Ельцину было бы приятно услышать слова Анатолия Чубайса, его давнего сподвижника по многим проектам: «Если попытаться понять, какие фигуры в истории России сопоставимы с Борисом Николаевичем по объему сделанного, может быть, Петр I. Может быть, Ленин и Сталин вместе взятые, только они оба со знаком „минус“, а он — со знаком „плюс“»[1631]. Чубайс, таким образом, высоко оценил Ельцина и с эмпирической, и с нормативной точки зрения.
Выступая на поминальном приеме в Кремле, Владимир Путин предпочел связать жизнь Ельцина со свободой: «Очень немногим дана такая судьба — стать свободным самому и повести за собой миллионы, побудить к поистине историческим переменам Отечество и преобразить тем самым мир»[1632]. Красноречивое высказывание Путина заставляет задуматься над тем, что он понимает под свободой и что эти слова были не только попыткой выразить уважение Ельцину, но и пропагандой собственной политики.
Интересную оценку Ельцину дал Виктор Шендерович, автор телевизионной сатирической программы «Куклы», в которой Ельцина неустанно пародировали с 1994 по 1999 год.
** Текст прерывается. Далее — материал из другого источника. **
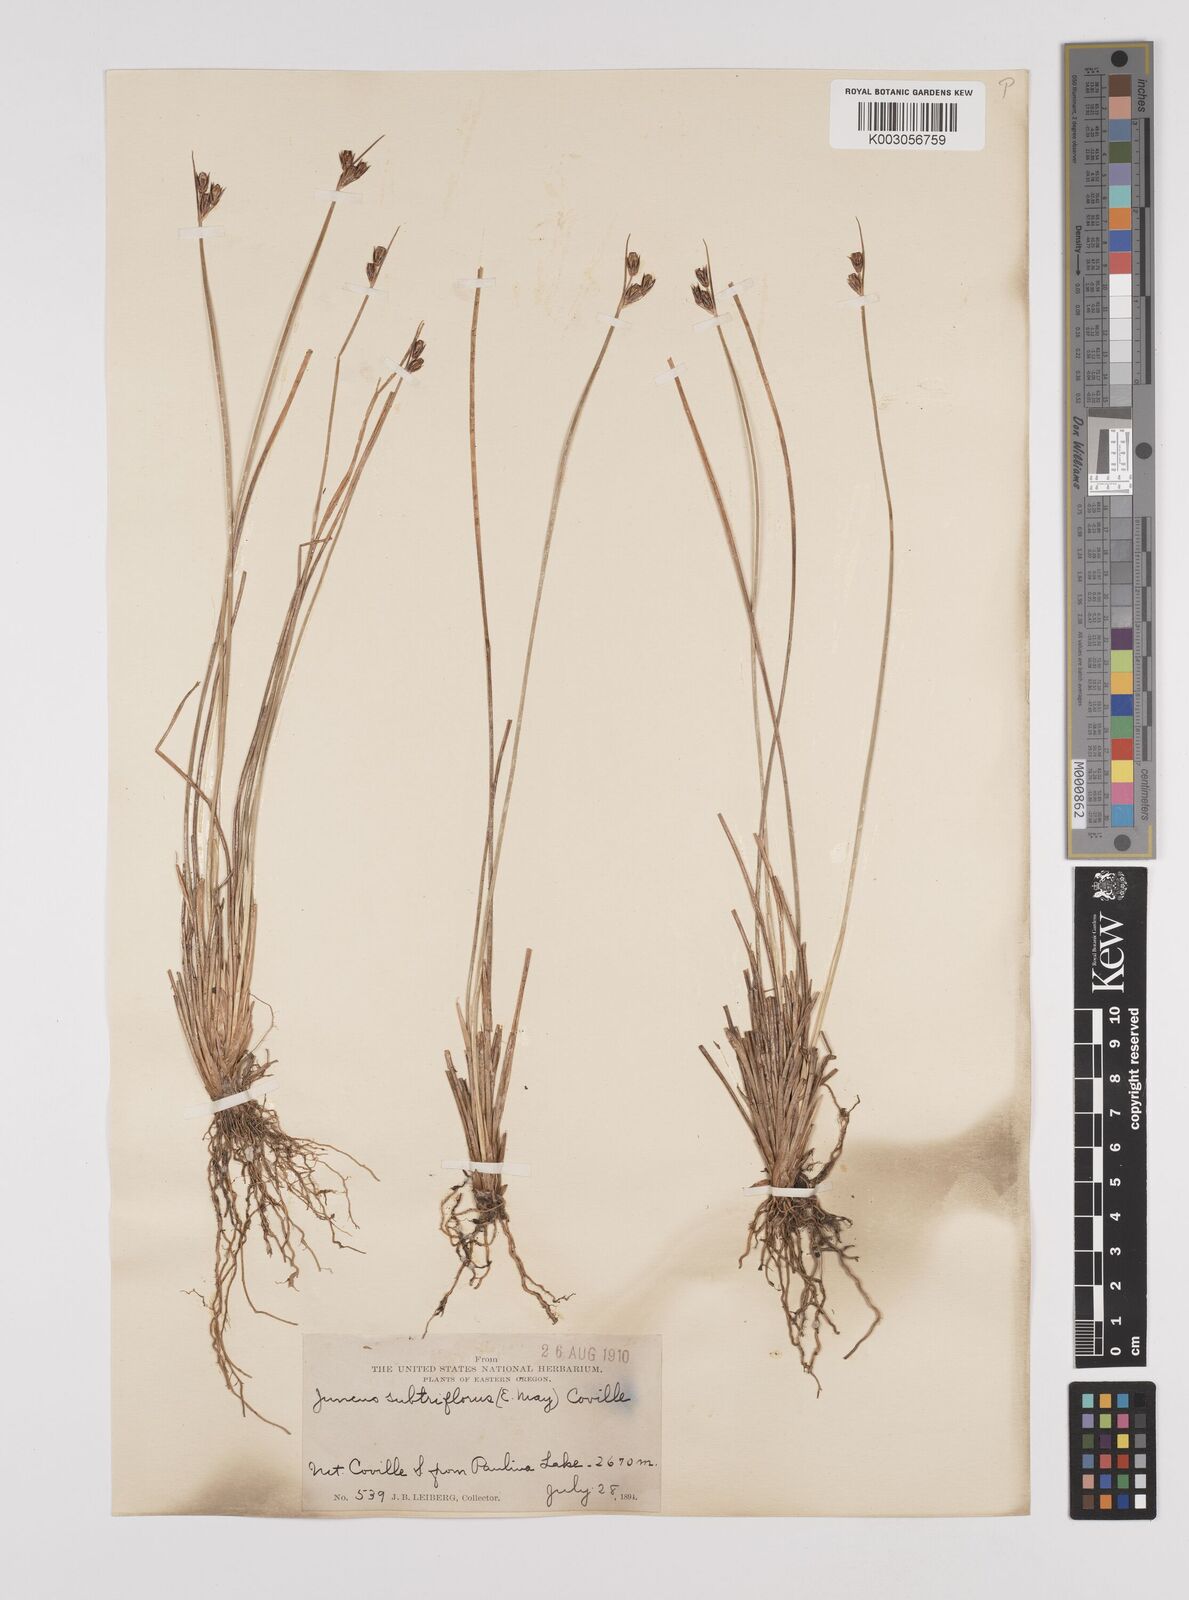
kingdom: Plantae
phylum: Tracheophyta
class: Liliopsida
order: Poales
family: Juncaceae
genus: Juncus
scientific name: Juncus drummondii
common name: Drummond's rush
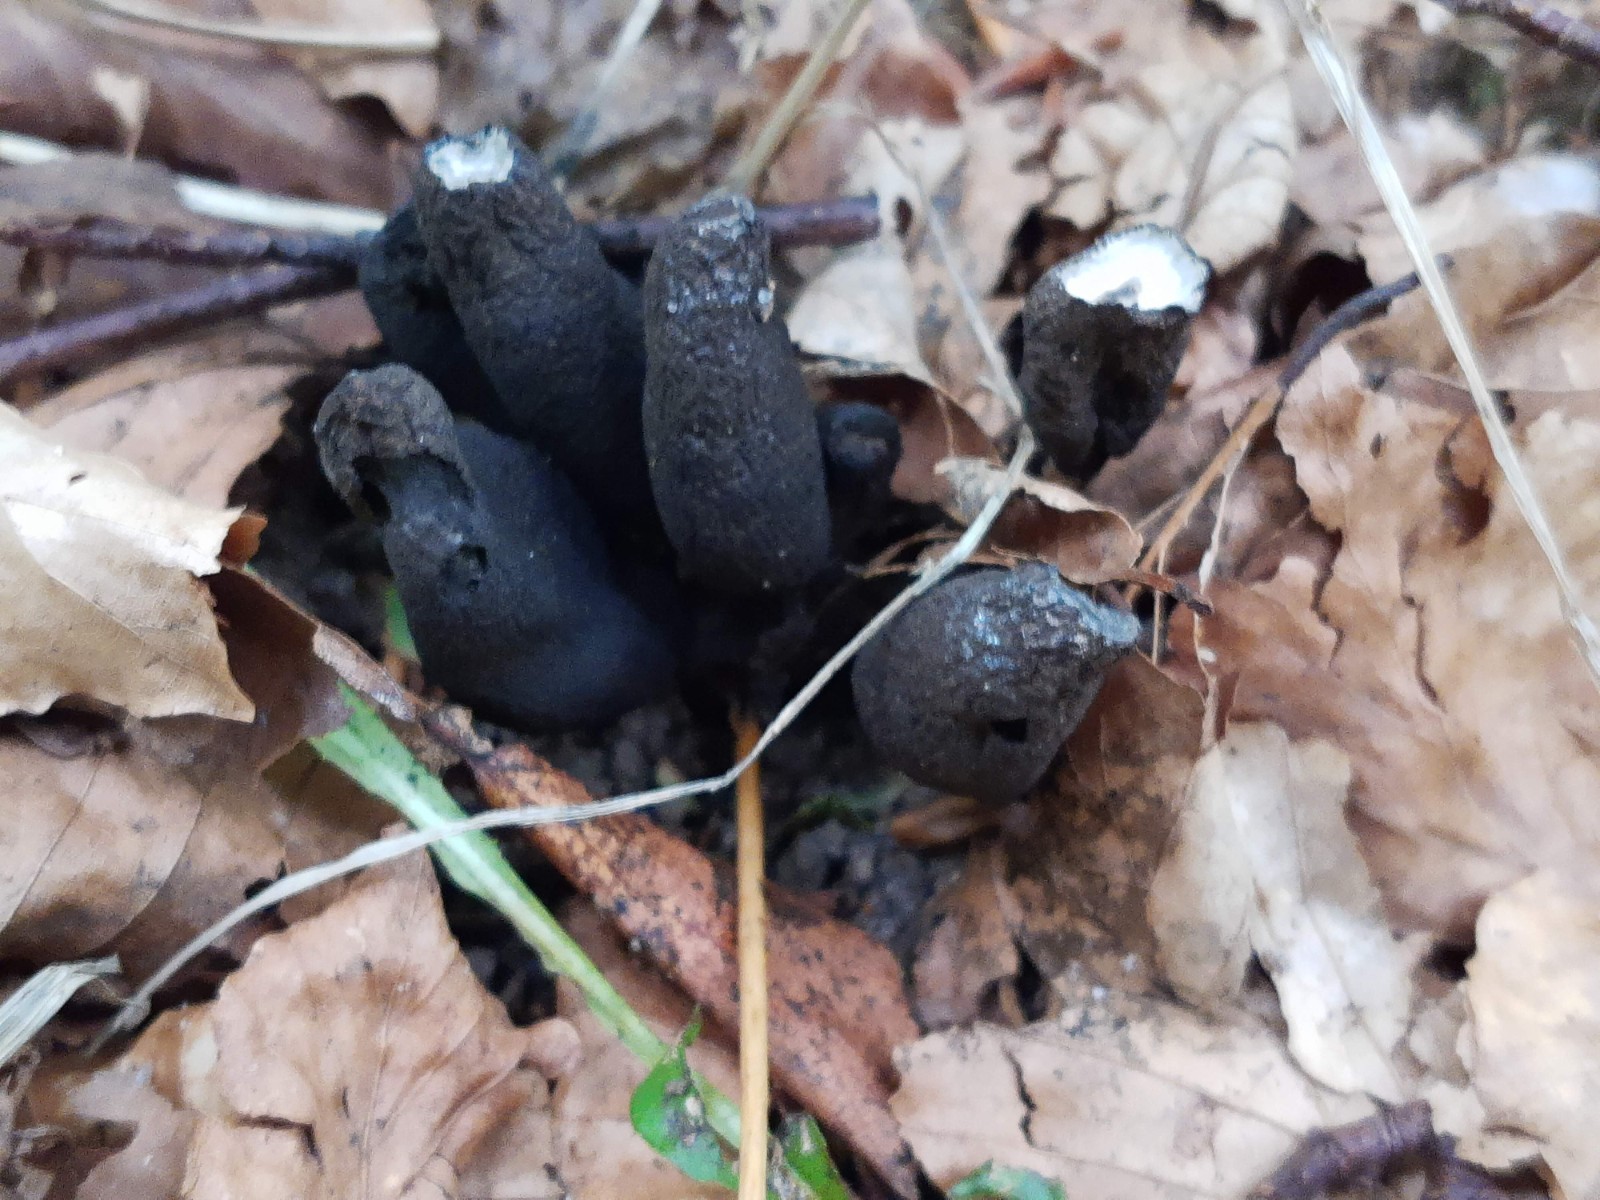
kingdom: Fungi
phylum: Ascomycota
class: Sordariomycetes
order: Xylariales
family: Xylariaceae
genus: Xylaria
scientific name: Xylaria polymorpha
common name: kølle-stødsvamp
Его слова были эмоциональны и поэтичны. Ельцин, писал Шендерович, многое делал правильно, а многое — неправильно, но в конце он попросил прощения за свои ошибки и отказался от власти, чего до него не сделал ни один царь, ни один Генеральный секретарь. Искренность его покаяния искупает сделанные ошибки. «Он попросил у нас прощения — простим ему!» Ельцин для Шендеровича был таким же, каким он предстает на страницах этой книги, — человеком-парадоксом:
«Это был персонаж Островского и Лескова, с Салтыковым-Щедриным и не без Достоевского: крупный, неподдельный, выламывающийся из рамок, неподвластный простым описаниям. Все, что он делал, он делал сам: и его победы, и его катастрофы были собственноручными и, под стать личности, — огромными… У него хватало характера, чтобы держать удары — уж чего-чего, а характера в Ельцине было на дивизию; судьба ломалась об этот кремень много раз! Но он не был бы русским, если бы не был способен на саморазрушение. Он никогда не стал бы Первым секретарем Свердловского обкома КПСС, если бы не умел перешагивать через людей. Он был плоть от плоти номенклатурной — и плоть от плоти народной! Вот так вот, одновременно!»[1633]
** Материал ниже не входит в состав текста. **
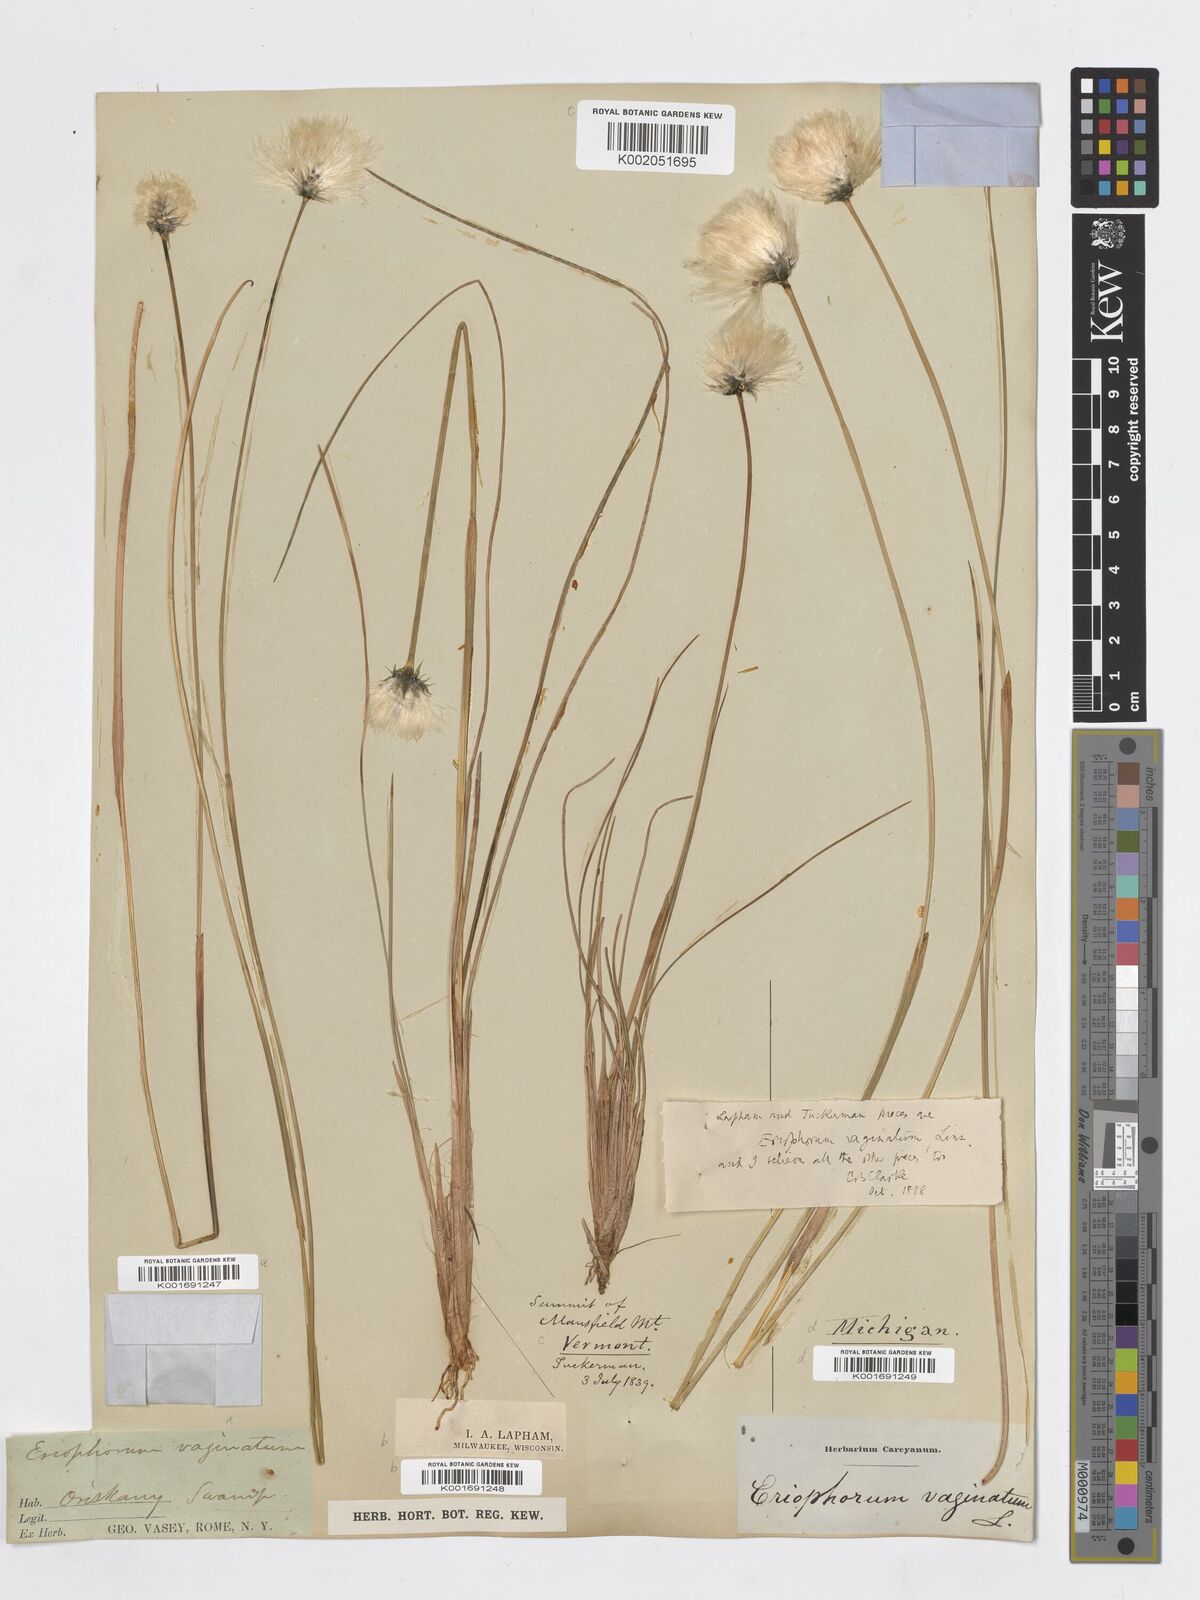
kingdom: Plantae
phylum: Tracheophyta
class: Liliopsida
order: Poales
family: Cyperaceae
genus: Eriophorum
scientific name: Eriophorum vaginatum
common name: Hare's-tail cottongrass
Если оценки исторической личности, особенно в нормативном плане, оказываются различными, попытки прийти к какому-либо итогу путем обращения к самому человеку или к суду общественного мнения едва ли принесут удовлетворение. Уйдя из власти, Ельцин одновременно и считал себя правым, и признавал некоторую справедливость обвинений в том, что ему не удалось выполнить свои обещания и быстро улучшить жизнь россиян. Еще находясь на посту, он мог с юмором говорить о получаемых им неполных и противоречивых результатах. Когда в середине 1990-х годов на обеде в Кремле Джон Мейджор попросил его одним словом описать состояние России, он ответил: «Хорошее». Мейджор был изумлен, поскольку у него сложилось впечатление, что Россия летит ко всем чертям. Британец попросил расширить диагноз до двух слов. «Не хорошее», — шутливо ответил Ельцин[1634].